## [YOUR INSTRUCTIONS]
Could you format the lines of the records from the one containing "At 1, list the" through the one containing "6d2d6dee...b9316d0, 6a5de705...125aa" as a numbered list, with both of those lines included and any blank lines dropped?

## [SOURCE DATA]
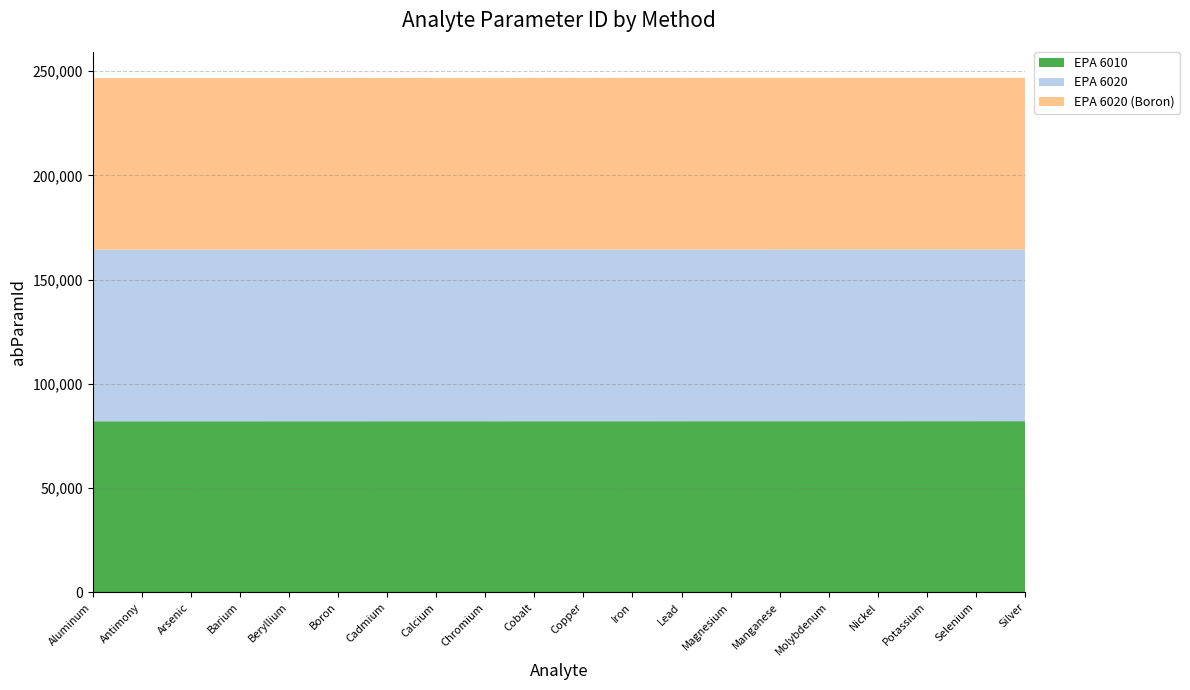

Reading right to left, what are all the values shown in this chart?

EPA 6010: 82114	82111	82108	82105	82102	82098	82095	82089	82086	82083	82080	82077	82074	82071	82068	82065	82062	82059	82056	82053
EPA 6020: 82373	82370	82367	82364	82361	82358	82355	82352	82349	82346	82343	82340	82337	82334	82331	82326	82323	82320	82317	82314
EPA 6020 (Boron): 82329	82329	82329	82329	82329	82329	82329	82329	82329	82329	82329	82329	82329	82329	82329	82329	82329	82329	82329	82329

---

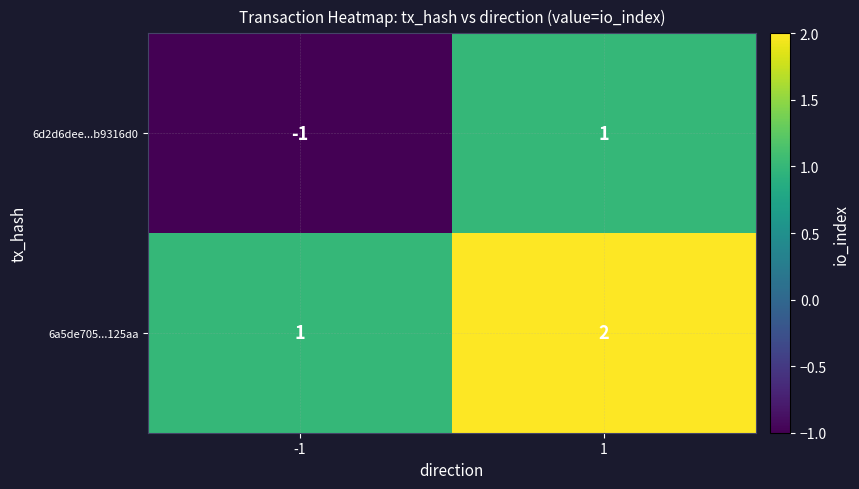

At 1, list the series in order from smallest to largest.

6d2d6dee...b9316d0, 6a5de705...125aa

## [TASK SOLUTION]
1. At 1, list the series in order from smallest to largest.
2. 6d2d6dee...b9316d0, 6a5de705...125aa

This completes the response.